> [Work instruction]
If a record holds a picture, omit that picture and copy everything else exactly.

> [Supplied data]
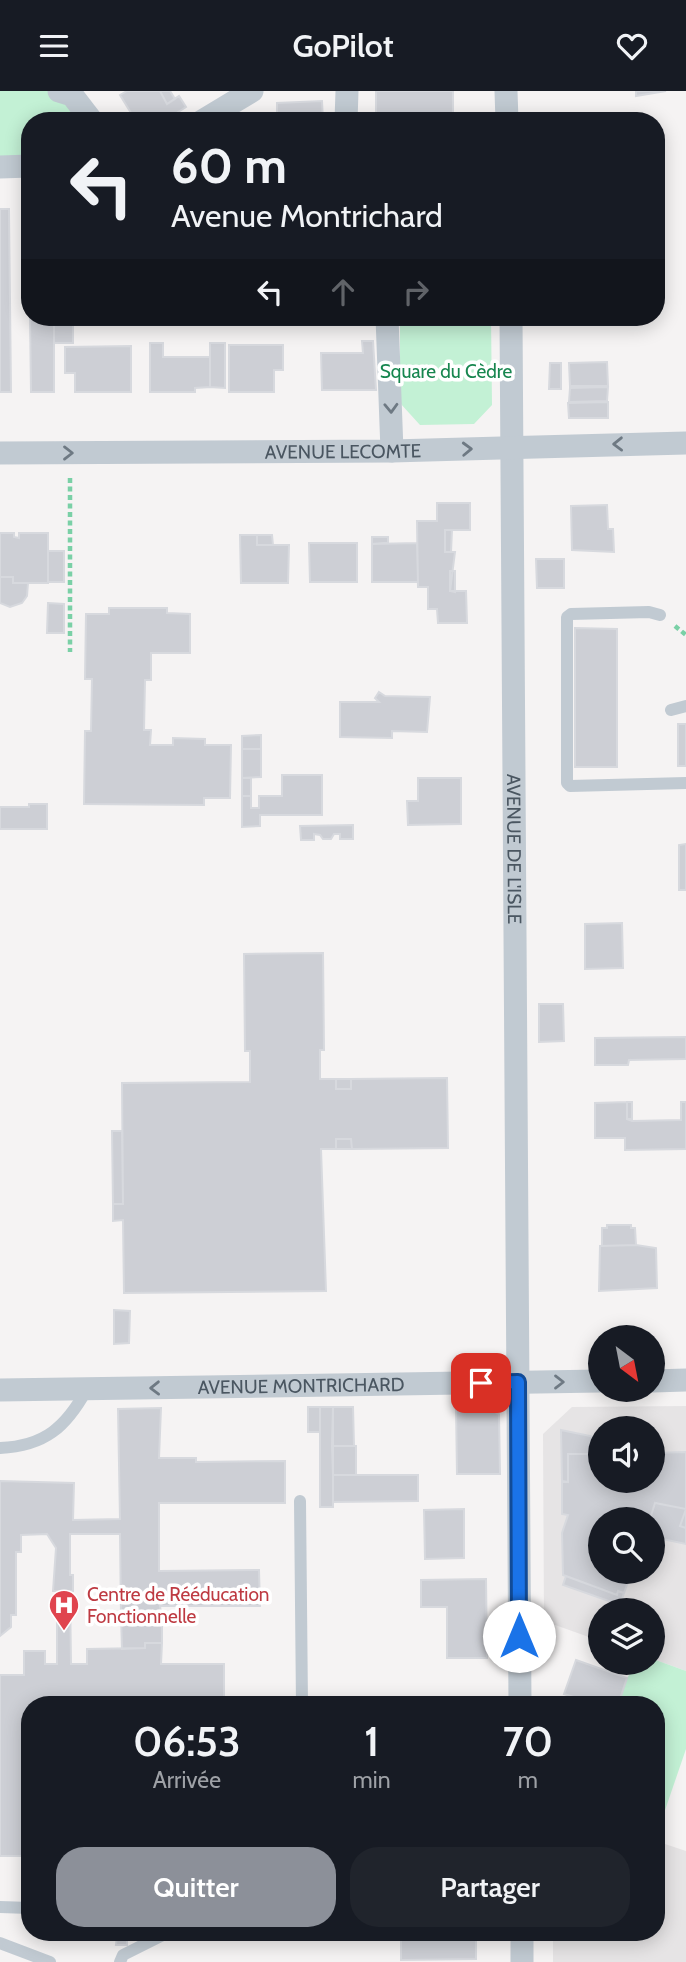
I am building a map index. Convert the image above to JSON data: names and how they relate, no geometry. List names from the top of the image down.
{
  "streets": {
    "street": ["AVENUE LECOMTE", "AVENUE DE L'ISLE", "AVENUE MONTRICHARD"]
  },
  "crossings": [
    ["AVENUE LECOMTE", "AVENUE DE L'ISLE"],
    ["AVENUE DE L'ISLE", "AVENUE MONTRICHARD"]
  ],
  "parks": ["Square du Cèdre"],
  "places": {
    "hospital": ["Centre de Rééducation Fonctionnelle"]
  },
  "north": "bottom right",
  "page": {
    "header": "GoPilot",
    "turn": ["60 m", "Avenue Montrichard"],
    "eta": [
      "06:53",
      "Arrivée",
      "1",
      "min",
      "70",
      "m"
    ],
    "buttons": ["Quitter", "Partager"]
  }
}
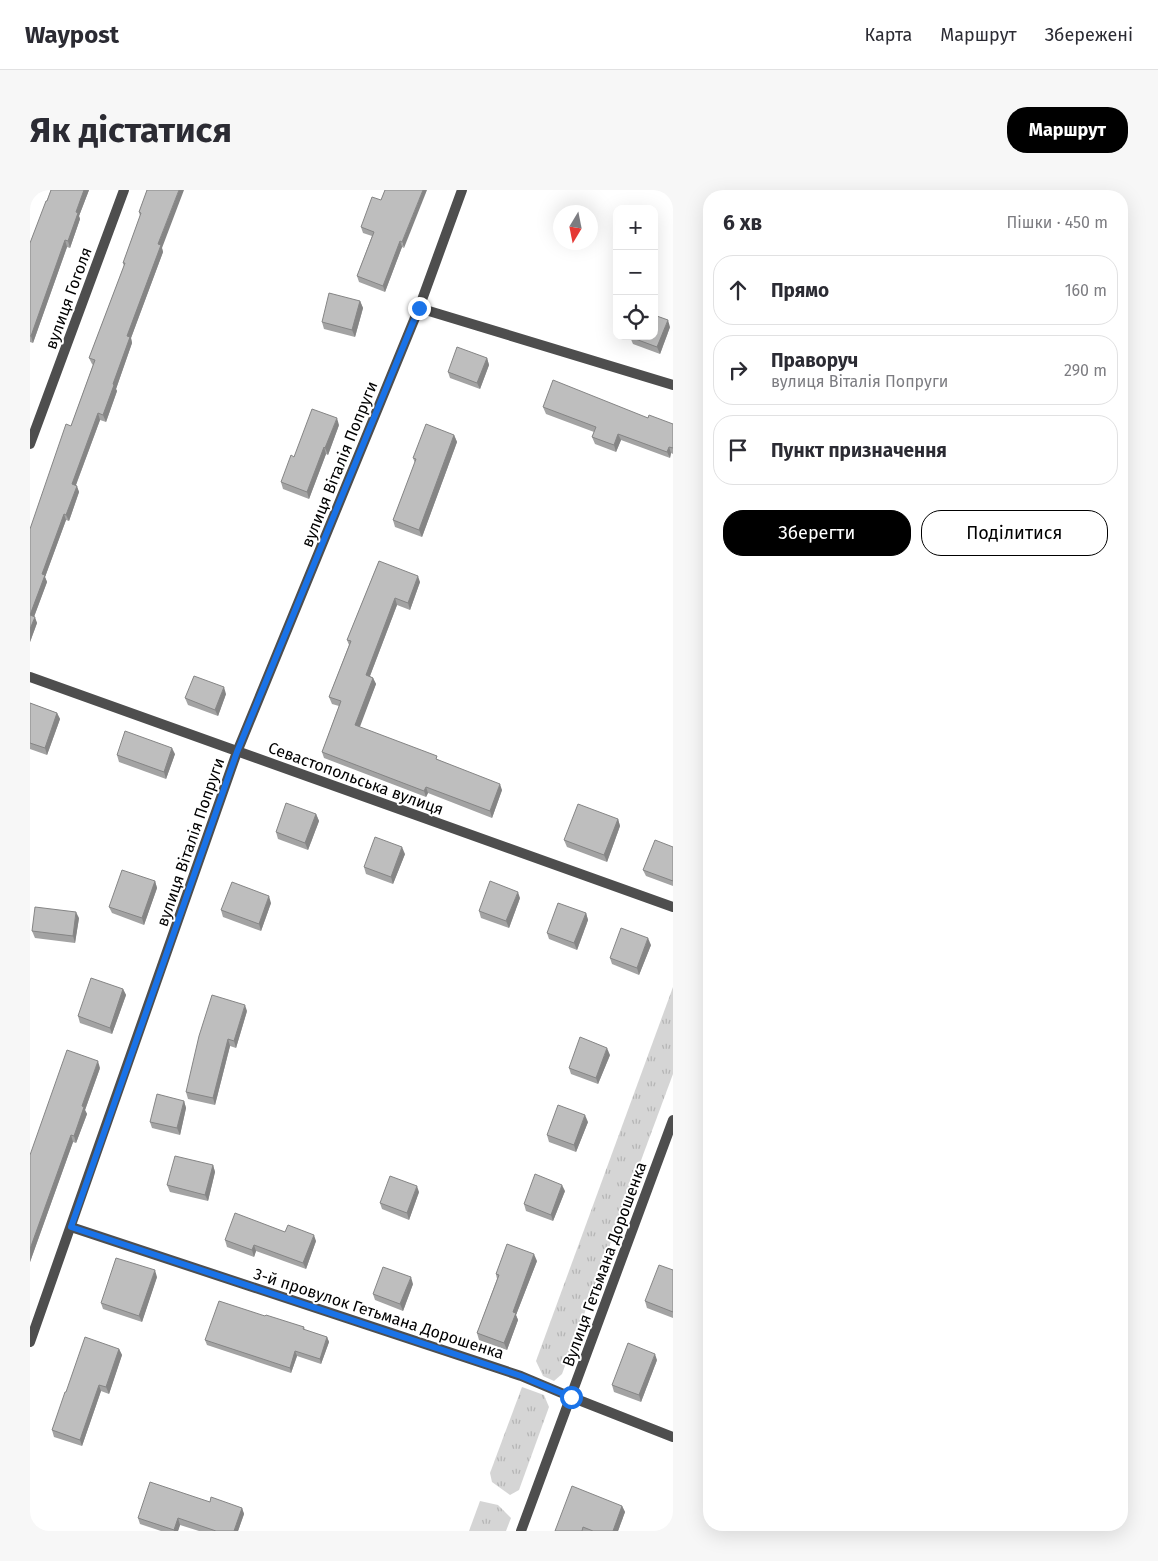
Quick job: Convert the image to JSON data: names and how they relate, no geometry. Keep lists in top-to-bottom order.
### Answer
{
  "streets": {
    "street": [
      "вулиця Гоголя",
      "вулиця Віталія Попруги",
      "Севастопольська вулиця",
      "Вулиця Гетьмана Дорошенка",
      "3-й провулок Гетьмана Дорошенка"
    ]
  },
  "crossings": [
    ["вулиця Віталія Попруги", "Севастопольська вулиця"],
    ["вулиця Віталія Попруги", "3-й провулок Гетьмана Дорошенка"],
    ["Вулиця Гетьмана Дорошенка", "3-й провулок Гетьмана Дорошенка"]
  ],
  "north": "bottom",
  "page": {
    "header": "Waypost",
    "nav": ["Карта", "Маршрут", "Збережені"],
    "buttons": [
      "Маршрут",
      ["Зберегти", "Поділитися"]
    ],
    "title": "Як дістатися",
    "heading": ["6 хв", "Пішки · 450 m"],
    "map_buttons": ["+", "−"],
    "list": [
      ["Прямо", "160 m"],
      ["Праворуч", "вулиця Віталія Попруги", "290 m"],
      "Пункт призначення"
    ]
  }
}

> [Written answer]
I am building a map index. Convert the image above to JSON data: names and how they relate, no geometry. List names from the top of the image down.
{
  "streets": {
    "street": ["AVENUE LECOMTE", "AVENUE DE L'ISLE", "AVENUE MONTRICHARD"]
  },
  "crossings": [
    ["AVENUE LECOMTE", "AVENUE DE L'ISLE"],
    ["AVENUE DE L'ISLE", "AVENUE MONTRICHARD"]
  ],
  "parks": ["Square du Cèdre"],
  "places": {
    "hospital": ["Centre de Rééducation Fonctionnelle"]
  },
  "north": "bottom right",
  "page": {
    "header": "GoPilot",
    "turn": ["60 m", "Avenue Montrichard"],
    "eta": [
      "06:53",
      "Arrivée",
      "1",
      "min",
      "70",
      "m"
    ],
    "buttons": ["Quitter", "Partager"]
  }
}
Quick job: Convert the image to JSON data: names and how they relate, no geometry. Keep lists in top-to-bottom order.
### Answer
{
  "streets": {
    "street": [
      "вулиця Гоголя",
      "вулиця Віталія Попруги",
      "Севастопольська вулиця",
      "Вулиця Гетьмана Дорошенка",
      "3-й провулок Гетьмана Дорошенка"
    ]
  },
  "crossings": [
    ["вулиця Віталія Попруги", "Севастопольська вулиця"],
    ["вулиця Віталія Попруги", "3-й провулок Гетьмана Дорошенка"],
    ["Вулиця Гетьмана Дорошенка", "3-й провулок Гетьмана Дорошенка"]
  ],
  "north": "bottom",
  "page": {
    "header": "Waypost",
    "nav": ["Карта", "Маршрут", "Збережені"],
    "buttons": [
      "Маршрут",
      ["Зберегти", "Поділитися"]
    ],
    "title": "Як дістатися",
    "heading": ["6 хв", "Пішки · 450 m"],
    "map_buttons": ["+", "−"],
    "list": [
      ["Прямо", "160 m"],
      ["Праворуч", "вулиця Віталія Попруги", "290 m"],
      "Пункт призначення"
    ]
  }
}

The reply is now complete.